Equation (3-46) can be derived for the occurrence of tensile failure under hyperbaric conditions. Under hyperbaric conditions equation (3-46) will almost always be true, because of the terms with r1 and r2 which may become very big (positive).
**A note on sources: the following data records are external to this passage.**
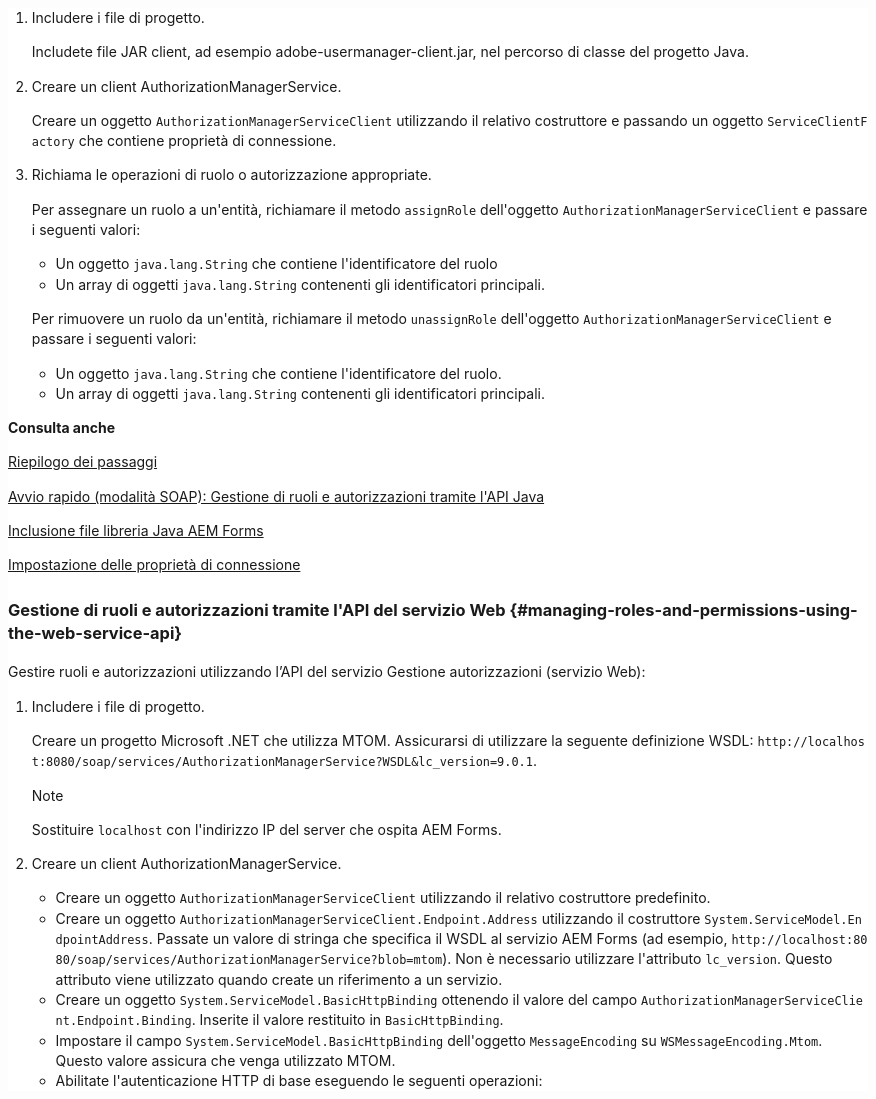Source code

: 1. Includere i file di progetto.

   Includete file JAR client, ad esempio adobe-usermanager-client.jar, nel percorso di classe del progetto Java.

1. Creare un client AuthorizationManagerService.

   Creare un oggetto `AuthorizationManagerServiceClient` utilizzando il relativo costruttore e passando un oggetto `ServiceClientFactory` che contiene proprietà di connessione.

1. Richiama le operazioni di ruolo o autorizzazione appropriate.

   Per assegnare un ruolo a un&#39;entità, richiamare il metodo `assignRole` dell&#39;oggetto `AuthorizationManagerServiceClient` e passare i seguenti valori:

   * Un oggetto `java.lang.String` che contiene l&#39;identificatore del ruolo
   * Un array di oggetti `java.lang.String` contenenti gli identificatori principali.

   Per rimuovere un ruolo da un&#39;entità, richiamare il metodo `unassignRole` dell&#39;oggetto `AuthorizationManagerServiceClient` e passare i seguenti valori:

   * Un oggetto `java.lang.String` che contiene l&#39;identificatore del ruolo.
   * Un array di oggetti `java.lang.String` contenenti gli identificatori principali.


**Consulta anche**

[Riepilogo dei passaggi](users.md#summary-of-steps)

[Avvio rapido (modalità SOAP): Gestione di ruoli e autorizzazioni tramite l&#39;API Java](/help/forms/developing/user-manager-java-api-quick.md#quick-start-soap-mode-managing-roles-and-permissions-using-the-java-api)

[Inclusione  file libreria Java AEM Forms](/help/forms/developing/invoking-aem-forms-using-java.md#including-aem-forms-java-library-files)

[Impostazione delle proprietà di connessione](/help/forms/developing/invoking-aem-forms-using-java.md#setting-connection-properties)

### Gestione di ruoli e autorizzazioni tramite l&#39;API del servizio Web {#managing-roles-and-permissions-using-the-web-service-api}

Gestire ruoli e autorizzazioni utilizzando l’API del servizio Gestione autorizzazioni (servizio Web):

1. Includere i file di progetto.

   Creare un progetto Microsoft .NET che utilizza MTOM. Assicurarsi di utilizzare la seguente definizione WSDL: `http://localhost:8080/soap/services/AuthorizationManagerService?WSDL&lc_version=9.0.1`.

   >[!NOTE]
   >
   >Sostituire `localhost` con l&#39;indirizzo IP del server che ospita  AEM Forms.

1. Creare un client AuthorizationManagerService.

   * Creare un oggetto `AuthorizationManagerServiceClient` utilizzando il relativo costruttore predefinito.
   * Creare un oggetto `AuthorizationManagerServiceClient.Endpoint.Address` utilizzando il costruttore `System.ServiceModel.EndpointAddress`. Passate un valore di stringa che specifica il WSDL al servizio AEM Forms  (ad esempio, `http://localhost:8080/soap/services/AuthorizationManagerService?blob=mtom`). Non è necessario utilizzare l&#39;attributo `lc_version`. Questo attributo viene utilizzato quando create un riferimento a un servizio.
   * Creare un oggetto `System.ServiceModel.BasicHttpBinding` ottenendo il valore del campo `AuthorizationManagerServiceClient.Endpoint.Binding`. Inserite il valore restituito in `BasicHttpBinding`.
   * Impostare il campo `System.ServiceModel.BasicHttpBinding` dell&#39;oggetto `MessageEncoding` su `WSMessageEncoding.Mtom`. Questo valore assicura che venga utilizzato MTOM.
   * Abilitate l&#39;autenticazione HTTP di base eseguendo le seguenti operazioni:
So tensile failure will not be considered for hyperbaric conditions.

$\ \mathrm{c}\cdot \left(\begin{array}{left}\mathrm{r\cdot\frac{sin(\beta)\cdot cos(\delta)}{sin(\alpha)}+r_2 \cdot \frac{sin(\beta)\cdot sin(\delta)}{sin(\alpha)}+r_1 \cdot sin(\alpha + \beta+\delta)}\\ + \mathrm{\frac{-cos(\alpha + \beta + \delta)-sin(\alpha + \beta +\delta+\varphi)}{sin(\alpha+\beta+\delta+\varphi)}} \end{array} \right)\cdot \mathrm{\left(\frac{1-sin(\varphi)}{cos(\varphi)} \right)>\sigma_T }\tag{3-46}$

Analyzing equations (3-44) and (3-46) gives the following conclusions:

1. The first term of equations (3-44) and (3-46) is always positive.

2. If the sum of α+β+δ>π/2, in the second term of equation (3-44) and the fourth term of equation (3-46), these terms are positive, which will be the case for normal cutting angles.

3. The second and third terms of equation (3-46) are always positive.

4. The last term in equations (3-44) and (3-46) is always negative.

5. Equation (3-44) may become negative and fulfill the condition for the Tear Type.

6. Equation (3-46) will never become negative under normal conditions, so under hyperbaric conditions the Tear Type will never occur.

7. The Tear Type may occur with clay and rock under atmospheric conditions.